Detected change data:
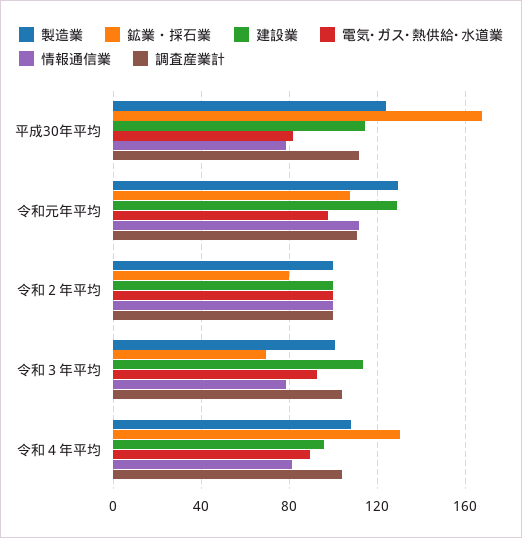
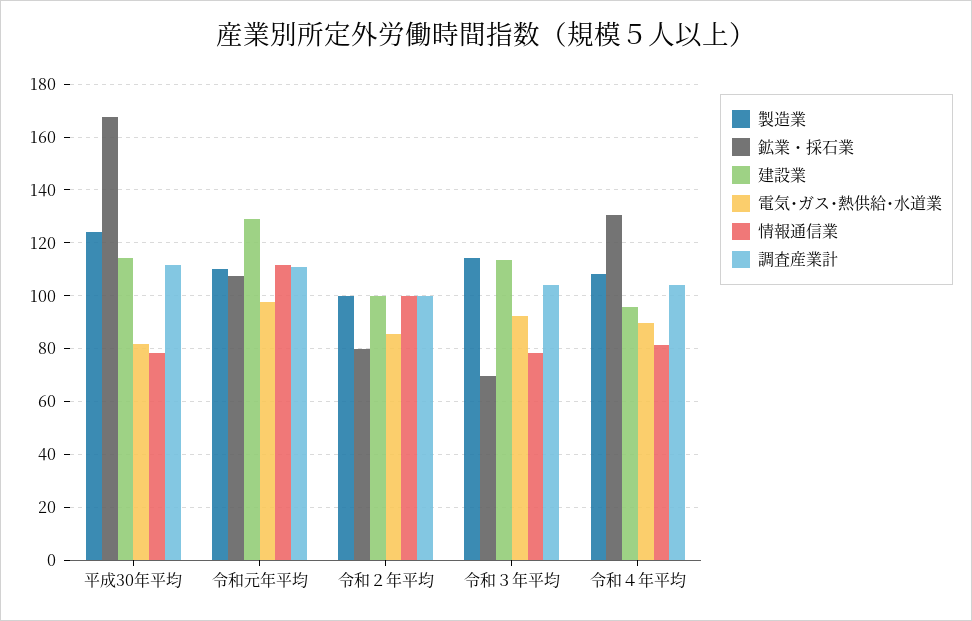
  {
    "製造業": {
      "平成30年平均": 125,
-     "令和元年平均": 130,
+     "令和元年平均": 110,
      "令和２年平均": 100,
-     "令和３年平均": 100,
+     "令和３年平均": 115,
      "令和４年平均": 107.5
    },
    "鉱業・採石業": {
      "平成30年平均": 167.5,
      "令和元年平均": 107.5,
      "令和２年平均": 80,
      "令和３年平均": 70,
      "令和４年平均": 130
    },
    "建設業": {
      "平成30年平均": 115,
      "令和元年平均": 130,
      "令和２年平均": 100,
      "令和３年平均": 112.5,
      "令和４年平均": 95
    },
    "電気･ガス･熱供給･水道業": {
      "平成30年平均": 82.5,
      "令和元年平均": 97.5,
-     "令和２年平均": 100,
+     "令和２年平均": 85,
      "令和３年平均": 92.5,
      "令和４年平均": 90
    },
    "情報通信業": {
      "平成30年平均": 77.5,
      "令和元年平均": 112.5,
      "令和２年平均": 100,
      "令和３年平均": 77.5,
      "令和４年平均": 82.5
    },
    "調査産業計": {
      "平成30年平均": 112.5,
      "令和元年平均": 110,
      "令和２年平均": 100,
      "令和３年平均": 105,
      "令和４年平均": 105
    }
  }

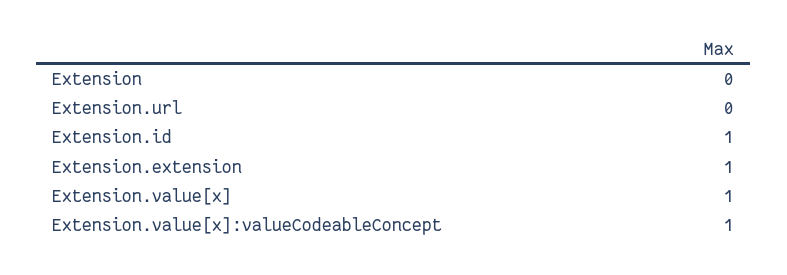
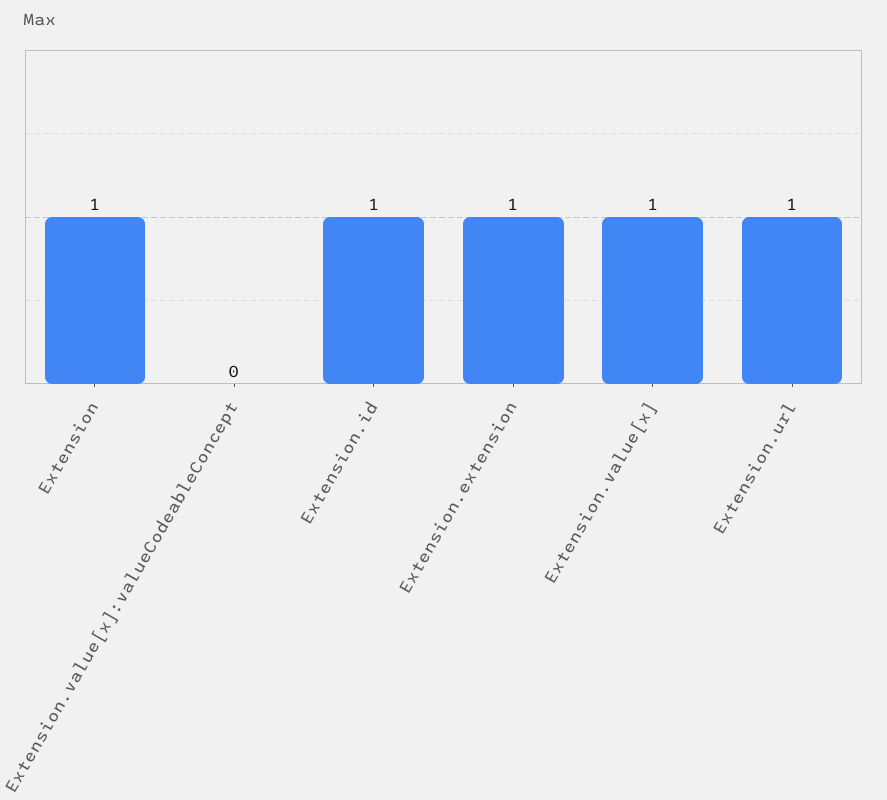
  {
-   "Extension": 0,
+   "Extension": 1,
-   "Extension.url": 0,
+   "Extension.url": 1,
    "Extension.id": 1,
    "Extension.extension": 1,
    "Extension.value[x]": 1,
-   "Extension.value[x]:valueCodeableConcept": 1
+   "Extension.value[x]:valueCodeableConcept": 0
  }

* Assignment
Some of the data mentions "valueCodeableConcept". Copy every line where it does.

* Result of the task
-   "Extension.value[x]:valueCodeableConcept": 1
+   "Extension.value[x]:valueCodeableConcept": 0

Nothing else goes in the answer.